Records supplied section start

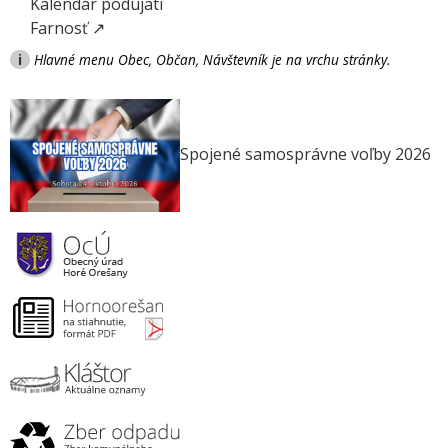
Kalendár podujatí
Farnosť ↗
i
Hlavné menu Obec, Občan, Návštevník je na vrchu stránky.
Spojené samosprávne voľby 2026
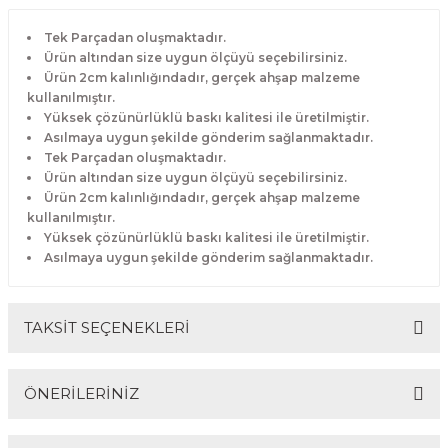
Tek Parçadan oluşmaktadır.
Ürün altından size uygun ölçüyü seçebilirsiniz.
Ürün 2cm kalınlığındadır, gerçek ahşap malzeme
kullanılmıştır.
Yüksek çözünürlüklü baskı kalitesi ile üretilmiştir.
Asılmaya uygun şekilde gönderim sağlanmaktadır.
Tek Parçadan oluşmaktadır.
Ürün altından size uygun ölçüyü seçebilirsiniz.
Ürün 2cm kalınlığındadır, gerçek ahşap malzeme
kullanılmıştır.
Yüksek çözünürlüklü baskı kalitesi ile üretilmiştir.
Asılmaya uygun şekilde gönderim sağlanmaktadır.
TAKSİT SEÇENEKLERİ
ÖNERİLERİNİZ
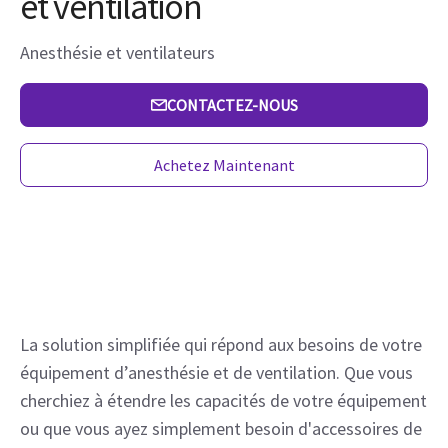
et ventilation
Anesthésie et ventilateurs
CONTACTEZ-NOUS
Achetez Maintenant
La solution simplifiée qui répond aux besoins de votre 
équipement d’anesthésie et de ventilation. Que vous 
cherchiez à étendre les capacités de votre équipement 
ou que vous ayez simplement besoin d'accessoires de 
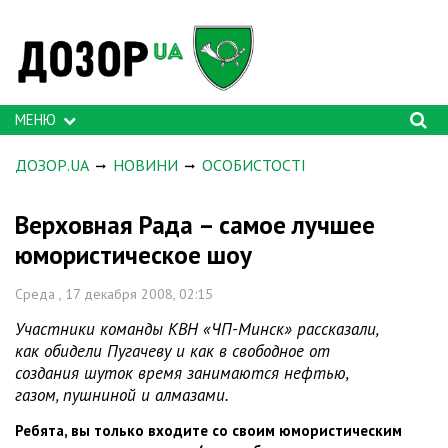
МЕНЮ
ДОЗОР.UA
НОВИНИ
ОСОБИСТОСТІ
Верховная Рада – самое лучшее
юмористическое шоу
Среда , 17 декабря 2008, 02:15
Участники команды КВН «ЧП-Минск» рассказали,
как обидели Пугачеву и как в свободное от
создания шуток время занимаются нефтью,
газом, пушниной и алмазами.
Ребята, вы только входите со своим юмористическим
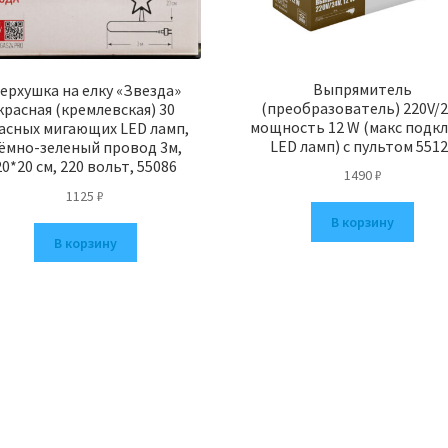
Выпрямитель
ерхушка на елку «Звезда»
(преобразователь) 220V/
красная (кремлевская) 30
мощность 12 W (макс подкл
асных мигающих LED ламп,
LED ламп) с пультом 551
ёмно-зеленый провод 3м,
20*20 см, 220 вольт, 55086
1490
₽
1125
₽
В корзину
В корзину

Records supplied section end

▶ **What the task requires**: Reproduce the text of every entry above line for line, and leave the pictures out of your answer.

▶ **Output of the exercise**:
Kalendár podujatí
Farnosť ↗
i
Hlavné menu Obec, Občan, Návštevník je na vrchu stránky.
Spojené samosprávne voľby 2026
Tek Parçadan oluşmaktadır.
Ürün altından size uygun ölçüyü seçebilirsiniz.
Ürün 2cm kalınlığındadır, gerçek ahşap malzeme
kullanılmıştır.
Yüksek çözünürlüklü baskı kalitesi ile üretilmiştir.
Asılmaya uygun şekilde gönderim sağlanmaktadır.
Tek Parçadan oluşmaktadır.
Ürün altından size uygun ölçüyü seçebilirsiniz.
Ürün 2cm kalınlığındadır, gerçek ahşap malzeme
kullanılmıştır.
Yüksek çözünürlüklü baskı kalitesi ile üretilmiştir.
Asılmaya uygun şekilde gönderim sağlanmaktadır.
TAKSİT SEÇENEKLERİ
ÖNERİLERİNİZ
et ventilation
Anesthésie et ventilateurs
CONTACTEZ-NOUS
Achetez Maintenant
La solution simplifiée qui répond aux besoins de votre 
équipement d’anesthésie et de ventilation. Que vous 
cherchiez à étendre les capacités de votre équipement 
ou que vous ayez simplement besoin d'accessoires de 
МЕНЮ
ДОЗОР.UA
НОВИНИ
ОСОБИСТОСТІ
Верховная Рада – самое лучшее
юмористическое шоу
Среда , 17 декабря 2008, 02:15
Участники команды КВН «ЧП-Минск» рассказали,
как обидели Пугачеву и как в свободное от
создания шуток время занимаются нефтью,
газом, пушниной и алмазами.
Ребята, вы только входите со своим юмористическим
Выпрямитель
ерхушка на елку «Звезда»
(преобразователь) 220V/
красная (кремлевская) 30
мощность 12 W (макс подкл
асных мигающих LED ламп,
LED ламп) с пультом 551
ёмно-зеленый провод 3м,
20*20 см, 220 вольт, 55086
1490
₽
1125
₽
В корзину
В корзину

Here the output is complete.